§ **Prompt a**
Quote, line for line, the collection entries from their start through the line containing "Here's how you know", inclusive, below the football newsletter. Leave out the pictures.

SCOUTING FOR GOALS
Happy 14 February! Your super, soaraway, self-coupled Fiver was planning to spend it like every other Valentine’s Day: on our own, watching a fuzzy, unspeakably erotic VHS called Goals Galore 1988-89. Then we realised that the Premier League’s weird, staggered, why-can’t-we-just-do-it-like-the-rest-of-Europe winter break includes a match between Wolves and Leicester that we can watch tonight! It’s the first part of a scattered fixture list that needs its own Craig David tribute song: took her for a drink to watch Southampton v Burnley, we were discussing the pros and cons of a double pivot by Monday, restraining order was in place by Thursday.
The Premier League title race is over – Liverpool could declare, donating their last 13 games to charitable causes like Everton and Manchester United, and they’d still probably win the league – so the focus will be on the relegation battle as the weekend develops. Tonight, however, is the time for lovin’ Adama Traoré. Despite suffering another partial dislocation of a shoulder a fortnight ago, he will be fit to put the fear of higher power into Leicester’s defence at Molineux . Traoré’s rapid recovery registers 8.9 on The Fiver’s hardbastometer, the highest rating since Diego Costa actually, literally, seriously tried to run off a hamstring tear in the 2014 Big Cup final.

§ **Prompt b**
Print the football newsletter above, from "SCOUTING FOR GOALS" through "place by Thursday.", inclusive.

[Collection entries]
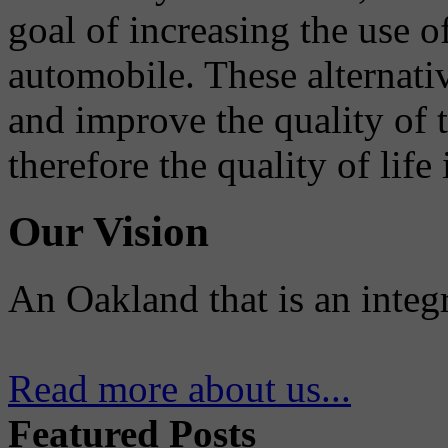
goal of increasing the use o
automobile. These alternati
and improve the quality of 
therefore the quality of life
Our Vision
An Oakland that is an integ
Read more about us...
Featured Posts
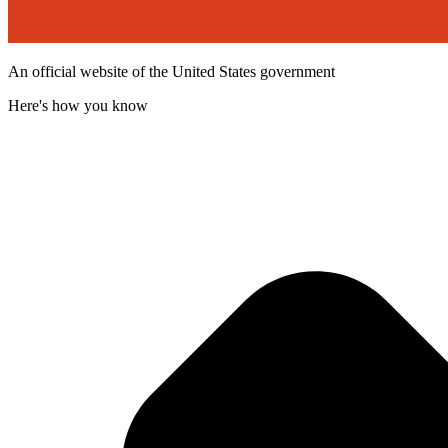
An official website of the United States government
Here's how you know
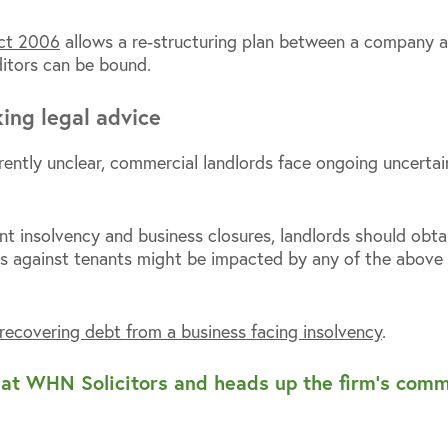
Act 2006
allows a re-structuring plan between a company and
itors can be bound.
ing legal advice
rrently unclear, commercial landlords face ongoing uncerta
ant insolvency and business closures, landlords should obt
s against tenants might be impacted by any of the above 
recovering debt from a business facing insolvency
.
r at WHN Solicitors and heads up the firm’s com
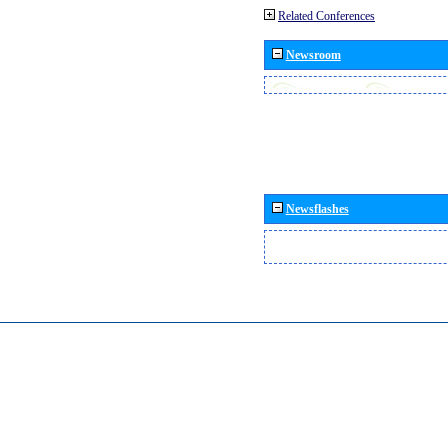
Related Conferences
Newsroom
Newsflashes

§ **Expected answer a**
goal of increasing the use o
automobile. These alternati
and improve the quality of 
therefore the quality of life
Our Vision
An Oakland that is an integ
Read more about us...
Featured Posts
An official website of the United States government
Here's how you know

§ **Expected answer b**
SCOUTING FOR GOALS
Happy 14 February! Your super, soaraway, self-coupled Fiver was planning to spend it like every other Valentine’s Day: on our own, watching a fuzzy, unspeakably erotic VHS called Goals Galore 1988-89. Then we realised that the Premier League’s weird, staggered, why-can’t-we-just-do-it-like-the-rest-of-Europe winter break includes a match between Wolves and Leicester that we can watch tonight! It’s the first part of a scattered fixture list that needs its own Craig David tribute song: took her for a drink to watch Southampton v Burnley, we were discussing the pros and cons of a double pivot by Monday, restraining order was in place by Thursday.